Previous Intro: Formal Metaethics and Metasemantics for AI Alignment
I’m nearing the completion of a hopefully much more readable version of the ideas previously released as set-theoretic code. This takes the form of a detailed outline, currently in WorkFlowy, in which you can easily expand/collapse subsections which elaborate on their parents’ content. You can find the current draft here.
Although it’s not polished, I’m releasing it in preparation for a Q&A I’ll be holding at the University of California Berkeley AI and Philosophy working group, which I hope you will attend. I’ll likely make some brief introductory remarks but reserve most of the time for answering questions. The working group is part of the UC Berkeley Social Science Matrix and will be held at:
Barrows Hall, 8th Floor, Mezzanine Level
Wed, Dec 4th 12:30-2:30pm
(only the first hour is reserved for this Q&A)
Here I’ve reproduced just the first few levels of the outline. Click here to see their elaboration (currently ~4,800 words).
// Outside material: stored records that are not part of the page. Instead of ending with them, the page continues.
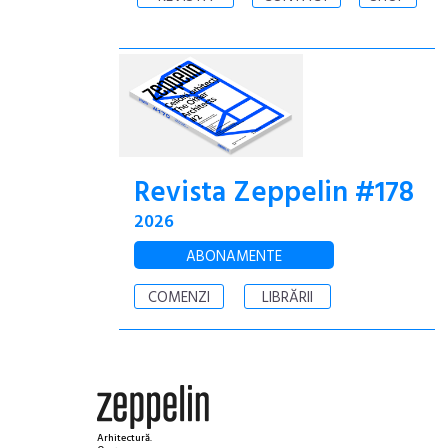
Revista Zeppelin #178
2026
ABONAMENTE
COMENZI
LIBRĂRII
Arhitectură.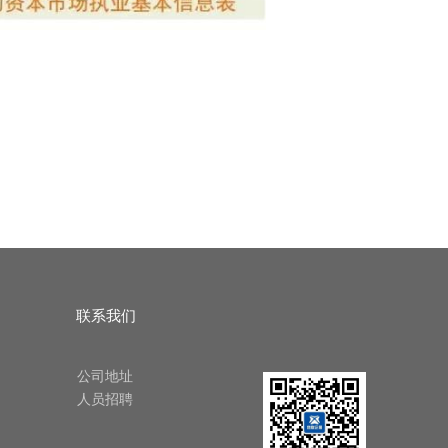
联系我们
公司地址
人员招聘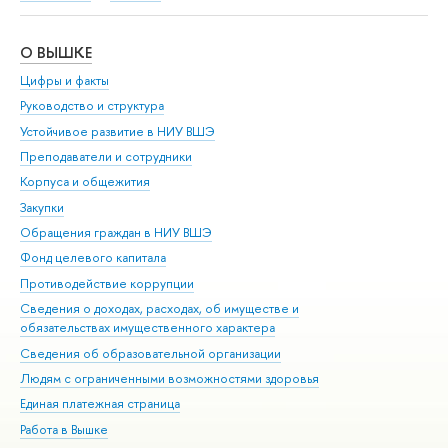
О ВЫШКЕ
ОБ
Цифры и факты
Ли
Руководство и структура
Дов
Устойчивое развитие в НИУ ВШЭ
Ол
Преподаватели и сотрудники
При
Корпуса и общежития
Вы
Закупки
При
Обращения граждан в НИУ ВШЭ
Ас
Фонд целевого капитала
До
Противодействие коррупции
Цен
Сведения о доходах, расходах, об имуществе и
Би
обязательствах имущественного характера
Об
Сведения об образовательной организации
Обр
Людям с ограниченными возможностями здоровья
Единая платежная страница
Работа в Вышке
- Given mathematical models of the world and the adult human brains in it, an ethical goal function for AI can be constructed by applying a social welfare function to the set of extensional rational utility functions of the brains.
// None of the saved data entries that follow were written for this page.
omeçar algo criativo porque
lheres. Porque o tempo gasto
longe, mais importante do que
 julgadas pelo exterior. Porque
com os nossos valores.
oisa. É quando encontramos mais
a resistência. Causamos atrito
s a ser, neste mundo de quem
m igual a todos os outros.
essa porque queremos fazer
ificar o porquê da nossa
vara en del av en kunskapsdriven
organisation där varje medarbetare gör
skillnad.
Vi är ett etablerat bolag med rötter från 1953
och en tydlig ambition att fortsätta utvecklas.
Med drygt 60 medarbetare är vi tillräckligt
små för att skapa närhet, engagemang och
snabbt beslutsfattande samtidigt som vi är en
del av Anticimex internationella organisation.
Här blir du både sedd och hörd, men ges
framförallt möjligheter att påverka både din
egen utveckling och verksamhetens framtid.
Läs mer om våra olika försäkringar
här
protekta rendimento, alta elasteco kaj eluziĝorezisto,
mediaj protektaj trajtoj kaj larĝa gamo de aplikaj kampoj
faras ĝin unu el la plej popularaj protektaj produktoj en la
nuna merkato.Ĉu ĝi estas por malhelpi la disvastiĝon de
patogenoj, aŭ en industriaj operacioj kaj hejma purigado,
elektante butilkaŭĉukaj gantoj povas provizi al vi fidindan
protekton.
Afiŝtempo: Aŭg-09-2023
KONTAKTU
- The mathematical model of a world or brain is to be given as a causal Markov model.
- A causal Markov model is a convenient model for generating a causal model.
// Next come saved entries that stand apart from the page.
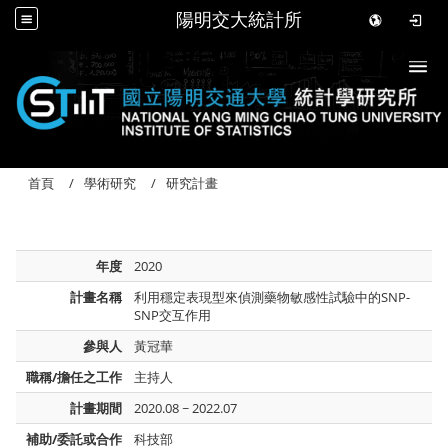
陽明交大統計所
Togg
首頁
學術研究
研究計畫
年度
2020
計畫名稱
利用穩定表現型來偵測藥物敏感性試驗中的SNP-
SNP交互作用
參與人
黃冠華
職稱/擔任之工作
主持人
計畫期間
2020.08 ~ 2022.07
補助/委託或合作
科技部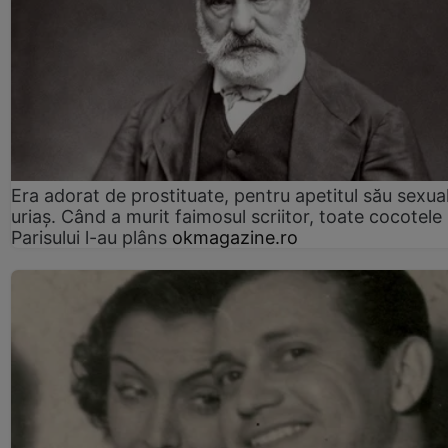
Era adorat de prostituate, pentru apetitul său sexua
uriaș. Când a murit faimosul scriitor, toate cocotele
Parisului l-au plâns
okmagazine.ro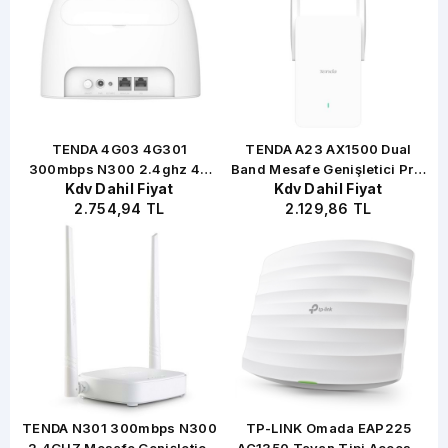
TENDA 4G03 4G301
TENDA A23 AX1500 Dual
300mbps N300 2.4ghz 4G
Band Mesafe Genişletici Priz
Kdv Dahil Fiyat
Kdv Dahil Fiyat
LTE Router
Tipi 2x Harici Anten
2.754,94 TL
2.129,86 TL
7
TENDA N301 300mbps N300
TP-LINK Omada EAP225
2.4GHZ Mesafe Genişletici
AC1350 Tavan Tipi Access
- The notion of a causal model is taken directly from Judea Pearl.
- A causal model is composed of:
- A causal Markov model is composed of:
- A causal Markov model (cmm) generates a causal model (cm) as follows:
- A brain’s rational utility function is the utility function that would be arrived at by the brain’s decision algorithm if it were to make more optimal decisions while avoiding unrelated distortions of value.
- A brain’s decision algorithm is the one that best satisfies these desiderata:
- First, it must take the mathematical form of a decision algorithm, which is a tuple composed of:
- Next, there must be an implementation function which maps brain states to decision states such that these two routes from a brain state to a decision event always arrive at the same result:
- It achieves a high rate of compression of the brain’s causal transition function.
- It is probabilistically coherent, including with its represented causal models.
- It is instrumentally rational in both its first-order and higher-order utility functions.
- It is ambitious, trying to explain as much as possible with the decision algorithm.
- The final formulation specifying the rational utility function gets rather complicated but we can build up to it with a couple initial approximations:
- Final specification: Simulate all possible continuations of an agent and apply a social welfare function to their utility functions while weighting them by optimality of prescriptions, agential identity and likelihood.
- The advantages of this metaethics include:
- Extension: The rational utility function of a brain above is couched in terms of the brain’s own represented expressions, but for interpersonal comparisons, we first cash them out extensionally in terms of their referents in the world.
- The social welfare function might be thought of as choosing a center of gravity between the extensional rational utility functions.
- The details above form an initial prototype.
Read the full version here.
What constitutes utility here, then? For example, some might say utility is grounded in happiness or meaning, in economics we often measure utility in money, and I've been thinking along the lines of grounding utility (through value) in minimization of prediction error. It's fine that you are concerned with higher-order processes (I'm assuming by that you mean processes about processes, like higher-order outputs is outputs about outputs, higher-order utility is utility about utility), and maybe you are primarily concerned with abstractions that let you ignore these details, but then it must still be that those abstractions can be embodied in specifics at some point or else they are abstractions that don't describe reality well. After all, meta-values/preferences/utility functions are still values/preferences/utility functions.
How do you distinguish whether something is a distortion or not? You point to some things that you consider distortions, but I'm still unclear on the criteria by which you know distortions from the rational values you are looking for. One person's bias may be another person's taste. I realize some of this may depend on how you identify higher-order processes, but even if that's the case we're still left with the question as it applies to those directly, i.e. is some particular higher-order decision criterion a distortion or rational?
This seems strange to me, because much of what makes a person unique lies in their distortions (speaking loosely here), not in their lack. Normally when we think of distortions they are taking an agent away from a universal perfected norm, and that universal norm would ideally be the same for all agents if it weren't for distortions. What leads you to think there are some personal dispositions that are not distortions and not universal because they are caused by the shared rationality norm?